TASK REQUIREMENTS:
An exact copy of the lines from the start of the material below through the line containing "FIG. 30. Along" is the required answer, and it includes no pictures.

SUPPLIED INFORMATION:

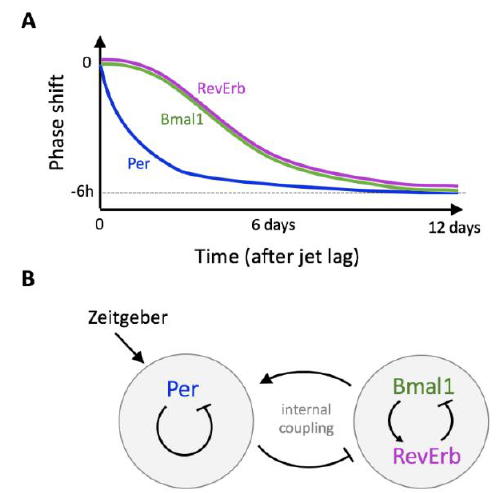
Figure 4. ( A ) Upon jet lag, not all clock genes resynchronize at the same speed [92,94]. ( B ) This transient twist can be explained by the internal desynchrony of the clock genes network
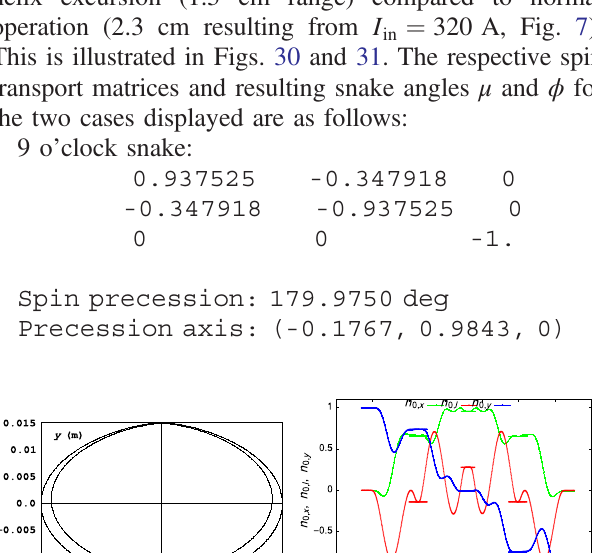
FIG. 30. Along RHIC Yellow 9 o ’ clock snake, case of I 185 A, I ¼ 199 A: ϕ ¼ − 10 ° and μ ¼ 180 °. Left: transverse in projection of the helical motion. Right: spin components, case of initially vertical spin (the small back-forth segments are field map artifacts).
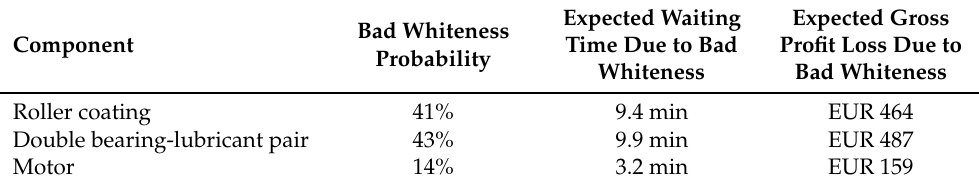
Table 19. Direct failure costs for every failure type of roller coating, double bearing-lubricant pair and motor of the bleaching machine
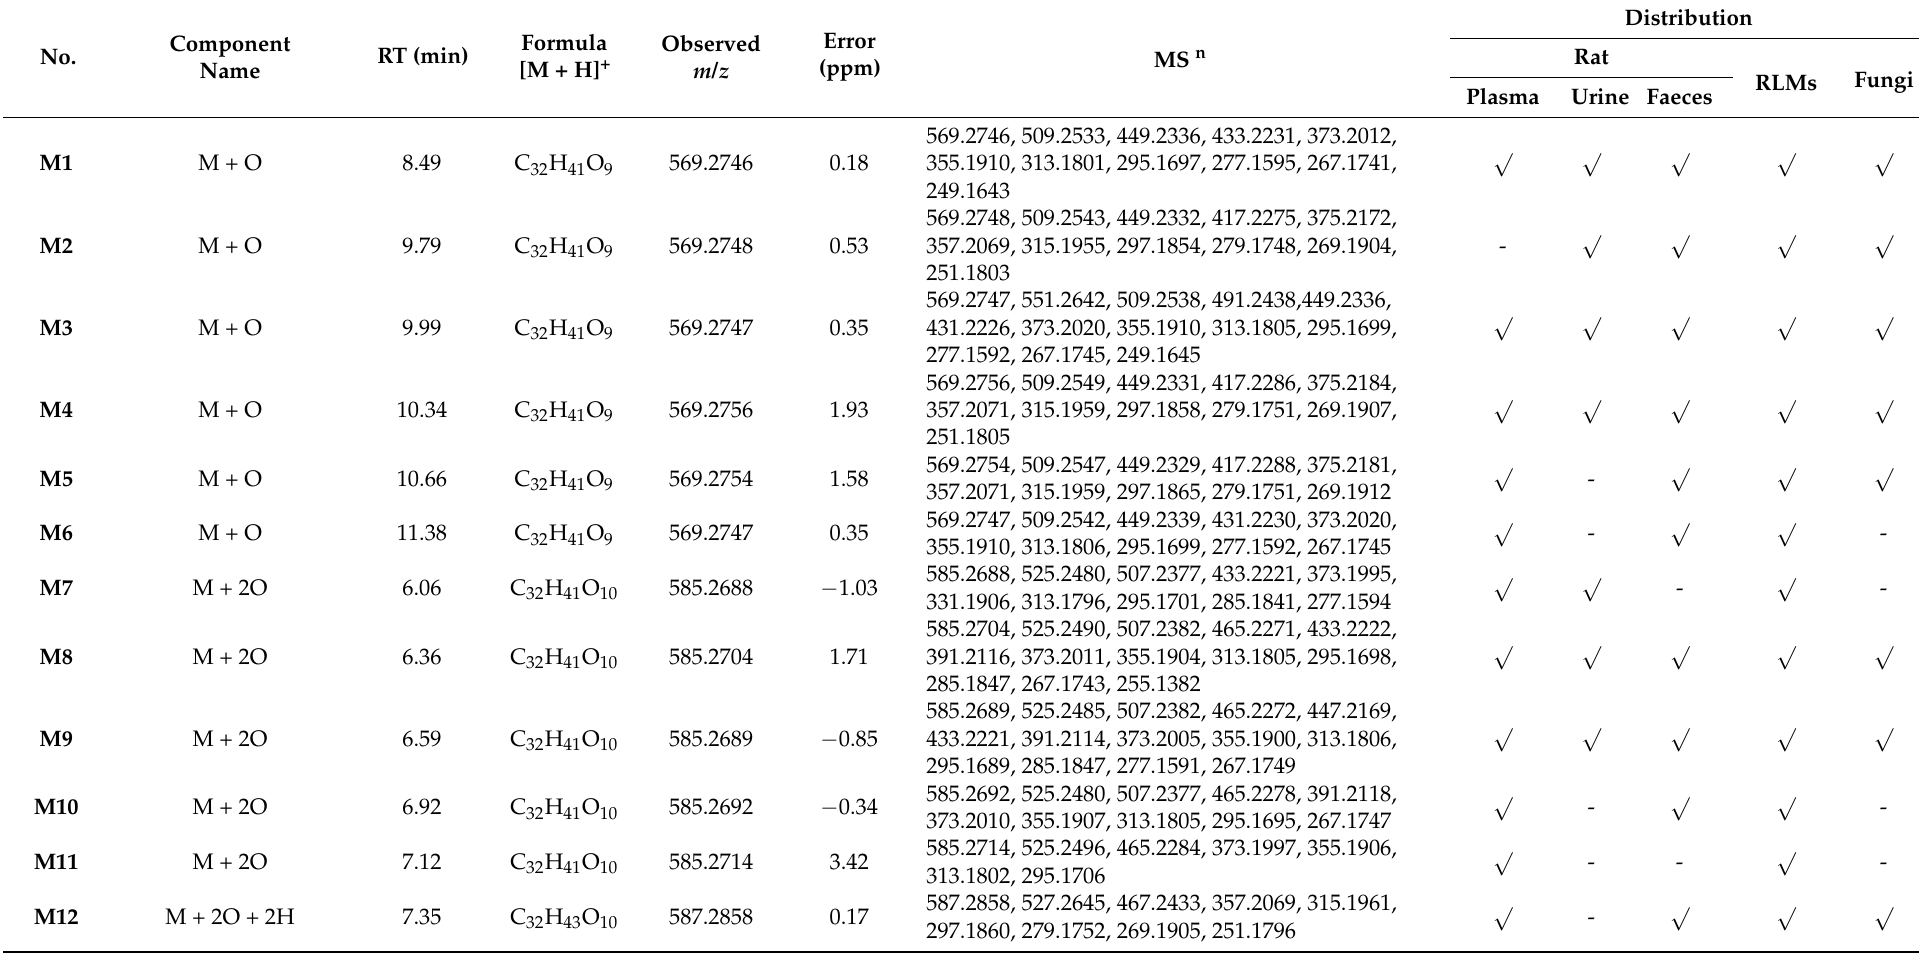
Table 4. Mass spectrum characteristics of metabolites of euphorbiasteroid detected in vivo and in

RESPONSE:
Figure 4. ( A ) Upon jet lag, not all clock genes resynchronize at the same speed [92,94]. ( B ) This transient twist can be explained by the internal desynchrony of the clock genes network
FIG. 30. Along RHIC Yellow 9 o ’ clock snake, case of I 185 A, I ¼ 199 A: ϕ ¼ − 10 ° and μ ¼ 180 °. Left: transverse in projection of the helical motion. Right: spin components, case of initially vertical spin (the small back-forth segments are field map artifacts).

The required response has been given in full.